Nasa Earth from Space collection

As a discipline, geology is classically defined as the study of the Earth. Over the years, however, the geosciences have evolved to encompass a broad range of subdisciplines, each focusing on a specific group of Earth processes. Among these are the following:

Mineralogy - formation, chemical and physical properties, and classification of minerals

Petrology - formation, properties, and classification of rocks

Sedimentology - genesis, transport, and deposition of sediment, and the formation of sedimentary rocks

Structural geology - deformation of earth materials and resulting geologic structures

Tectonics - regional to global-scale deformation and structures resulting from interactions among pieces of the Earth's rigid outer layer, or lithosphere

Geomorphology - processes of landform evolution and landscape development

Hydrogeology - interrelationships of water and geologic materials and processes

In practice, geologists also draw heavily on the allied sciences of chemistry, physics, mathematics, and biology.
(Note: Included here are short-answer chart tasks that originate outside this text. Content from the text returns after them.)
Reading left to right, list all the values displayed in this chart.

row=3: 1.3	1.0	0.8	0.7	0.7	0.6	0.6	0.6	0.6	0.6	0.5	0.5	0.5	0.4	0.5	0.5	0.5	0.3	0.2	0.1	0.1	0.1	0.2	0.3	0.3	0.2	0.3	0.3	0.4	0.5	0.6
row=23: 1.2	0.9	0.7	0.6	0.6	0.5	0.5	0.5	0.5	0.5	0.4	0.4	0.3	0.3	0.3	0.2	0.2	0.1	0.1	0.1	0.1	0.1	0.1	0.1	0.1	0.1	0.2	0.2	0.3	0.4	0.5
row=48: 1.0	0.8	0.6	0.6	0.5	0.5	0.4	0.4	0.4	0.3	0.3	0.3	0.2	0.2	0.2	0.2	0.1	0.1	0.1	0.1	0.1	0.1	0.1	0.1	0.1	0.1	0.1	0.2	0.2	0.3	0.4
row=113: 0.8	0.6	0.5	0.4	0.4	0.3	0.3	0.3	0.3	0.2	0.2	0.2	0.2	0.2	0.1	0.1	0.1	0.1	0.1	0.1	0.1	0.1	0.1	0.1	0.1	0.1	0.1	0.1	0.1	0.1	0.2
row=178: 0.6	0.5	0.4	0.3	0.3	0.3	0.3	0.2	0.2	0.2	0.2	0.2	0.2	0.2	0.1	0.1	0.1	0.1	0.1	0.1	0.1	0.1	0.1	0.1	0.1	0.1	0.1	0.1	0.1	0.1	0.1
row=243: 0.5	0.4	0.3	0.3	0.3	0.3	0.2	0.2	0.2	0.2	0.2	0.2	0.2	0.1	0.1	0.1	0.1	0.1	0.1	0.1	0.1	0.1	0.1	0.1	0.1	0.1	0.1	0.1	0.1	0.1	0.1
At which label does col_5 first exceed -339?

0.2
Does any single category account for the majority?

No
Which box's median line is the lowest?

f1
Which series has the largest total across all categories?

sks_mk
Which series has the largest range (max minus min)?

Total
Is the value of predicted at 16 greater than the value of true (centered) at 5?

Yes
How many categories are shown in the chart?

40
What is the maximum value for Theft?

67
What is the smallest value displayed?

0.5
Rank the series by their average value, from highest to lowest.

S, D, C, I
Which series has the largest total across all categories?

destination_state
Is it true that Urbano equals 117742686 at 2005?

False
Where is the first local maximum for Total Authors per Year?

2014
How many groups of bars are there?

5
Thus, geology is an interdisciplinary science, and in some cases to such a degree that there exist, for example, the subdisciplines of geochemistry, biogeochemistry, and geophysics.

The science of geology is also somewhat unique in that it deals with processes that occur over timescales that span seconds to billions of years and spatial scales ranging from the atomic to the planetary.

Earth image from Nasa Earth from Space collection taken by the Apollo 17 crew on December 7, 1972.